Frankétienne and Mark Mulholland ‘Chaophonies’ (Jezus Factory) Available Now
Handicapped from the outset, those French lessons I always threatened to take up still just a distant aspiration, my understanding of the half-narrated half poetically lamented lyrics of the Haitian arts and literature polymath, Frankétienne, prove almost impossible to understand. The fact that it isn’t even strictly French but a close relative, the pidgin cross-pollinated creole, makes it no less unfathomable. All of which should make a review difficult. However, what maybe lost in translation isn’t lost in the delivery, which can be captivating and entrancing or resigned and plaintive.
A grand doyen of Haiti, Frankétienne has busily created a vast cannon of work over the last fifty years, his vocally shrewd protestations and spoken word travails filling countless volumes of poetry and novels. Equally talented with a brush in his hand, acting on both the stage and on film, and even teaching, Frankétienne is an innovative chap with linguistics too: during the heinous Duvalier dynastic rule of Haiti in the late 50s to mid 80s he would adopt a mixed language of both French and creole to evade detection and get away with denouncing their authoritarian reign. It is however his 1999 ‘tortured hymn to Port-au-Prince’, Rapjazz, Journel d’un Paria that is once again given a new lease of life, with the narrated and originally composed musical project Chaophonies.
Complimented by the tentative, and for the most part gently emotive atmospheric backing of guitarist and singer/songwriter Mark Mulholland, a peregrination journey through the rambunctious, scary and sometimes archaic capitol of Haiti is made melodically spiritual and at times even funky. A long way from home, the Glaswegian Mulholland who at various times has bunked up with a host of colorful and hardliner bands in Prague, Berlin and Paris, journeyed west to Haiti in 2010 where he soon hooked up with Frankétienne; striking up a mutually beneficial partnership that has so far included two spoken word/music performances, one of which the ‘Délires d’un Prédateur déchu’was filmedand released as a documentary by the film-maker and fellow Haitian native, Arnold Antonin – who is also currently documenting the life and times of the poet, including extracts from this latest project, for a future DVD release –and a fleeting but lasting guest spot on a Mulholland and Graig Ward collaboration, the Waiting For The Storm LP. As with his guest appearance on the often remarked as a ‘bold’ move ‘Les Belles Promesses’ from that LP, Frankétienne’s distinctive polygenesis verses proved animating and full of sagacious vitriol.

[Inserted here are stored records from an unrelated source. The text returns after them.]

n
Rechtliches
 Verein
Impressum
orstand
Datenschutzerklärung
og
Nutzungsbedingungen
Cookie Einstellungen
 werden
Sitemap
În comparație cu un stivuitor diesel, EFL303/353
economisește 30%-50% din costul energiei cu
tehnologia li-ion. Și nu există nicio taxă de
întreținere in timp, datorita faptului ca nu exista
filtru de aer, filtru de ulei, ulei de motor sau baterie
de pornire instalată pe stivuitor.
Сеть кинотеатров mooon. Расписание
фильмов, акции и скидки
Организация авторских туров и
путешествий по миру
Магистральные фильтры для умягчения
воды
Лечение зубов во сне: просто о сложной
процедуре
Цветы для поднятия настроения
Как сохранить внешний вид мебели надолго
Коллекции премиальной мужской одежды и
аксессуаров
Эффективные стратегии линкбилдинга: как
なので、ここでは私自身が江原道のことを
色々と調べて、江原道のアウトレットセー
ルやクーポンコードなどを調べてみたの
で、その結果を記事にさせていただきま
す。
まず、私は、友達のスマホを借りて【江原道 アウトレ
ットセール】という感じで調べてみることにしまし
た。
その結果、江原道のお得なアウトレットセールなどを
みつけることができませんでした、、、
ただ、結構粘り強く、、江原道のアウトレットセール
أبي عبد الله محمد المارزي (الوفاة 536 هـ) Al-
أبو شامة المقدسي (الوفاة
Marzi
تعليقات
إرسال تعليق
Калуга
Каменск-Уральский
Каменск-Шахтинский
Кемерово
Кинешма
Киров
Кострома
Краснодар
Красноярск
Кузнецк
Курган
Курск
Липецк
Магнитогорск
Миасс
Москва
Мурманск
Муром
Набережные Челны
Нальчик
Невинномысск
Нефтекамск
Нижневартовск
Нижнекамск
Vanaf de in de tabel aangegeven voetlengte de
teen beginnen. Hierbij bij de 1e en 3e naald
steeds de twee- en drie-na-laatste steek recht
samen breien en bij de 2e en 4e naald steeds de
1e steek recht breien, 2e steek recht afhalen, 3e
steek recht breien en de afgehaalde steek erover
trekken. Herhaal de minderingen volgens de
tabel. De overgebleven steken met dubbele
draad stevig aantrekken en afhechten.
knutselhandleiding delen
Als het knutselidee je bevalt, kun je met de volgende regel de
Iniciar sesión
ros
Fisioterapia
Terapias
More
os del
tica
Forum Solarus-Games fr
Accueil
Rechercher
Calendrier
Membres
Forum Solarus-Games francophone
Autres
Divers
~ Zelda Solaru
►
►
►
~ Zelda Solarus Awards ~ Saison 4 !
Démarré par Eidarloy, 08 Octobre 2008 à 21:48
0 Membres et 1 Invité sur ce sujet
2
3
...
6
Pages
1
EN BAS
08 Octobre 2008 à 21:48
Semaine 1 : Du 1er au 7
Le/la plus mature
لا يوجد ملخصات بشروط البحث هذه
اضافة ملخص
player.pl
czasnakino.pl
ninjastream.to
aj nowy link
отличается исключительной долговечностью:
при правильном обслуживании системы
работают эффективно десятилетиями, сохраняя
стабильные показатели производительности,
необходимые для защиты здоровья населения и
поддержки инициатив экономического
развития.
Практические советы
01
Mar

Poised and mostly refined to only the most important musical accompaniment, the Chaophonies album is quite stark in places with a meandrous esoteric and southern states of America toned country guitar, sometimes the main if not only partner on this moody recital. Suffused with a reoccurring whiff of the former French colonies, both the Haitian and the Louisiana bayou, the very first track, ‘Mots Et Rêves’ (‘Words and Dreams’), beckons the listener into Frankétienne’s chaotic city home with a surprisingly quaint waltzing accordion, whilst a swamp like Voodoo mysticism and drawling twang permeates throughout: a plucked geographically evocative banjo here, a waning southern fired fiddle and guitar there. Prowling into a broody chaotic heart of darkness on ‘Ville Schizohonique’ or launching into a lo-fi Afro-funk with the excitable ‘Potoprens Chouk’, or even dreaming wistfully on the Baroque ‘Rêves’, there are plenty of finely attuned moods to peruse.
Rasping, growling, panting, throaty, and even impersonating the lumbering slow progress of a steam locomotive, the vocal dictation conveys the full spectrum of elation, despair and weariness. And the fact that it’s delivered in a foreign tongue doesn’t make it any less engaging or connected for those who do not speak the lingo.
Hardly a blinkered paean to the country of his birth and the home-from-home for Mulholland, this performance articulates and verbally gesticulates the history and present cacophony of riches and far from solved social, economic and natural disasters that besiege the island like a plague.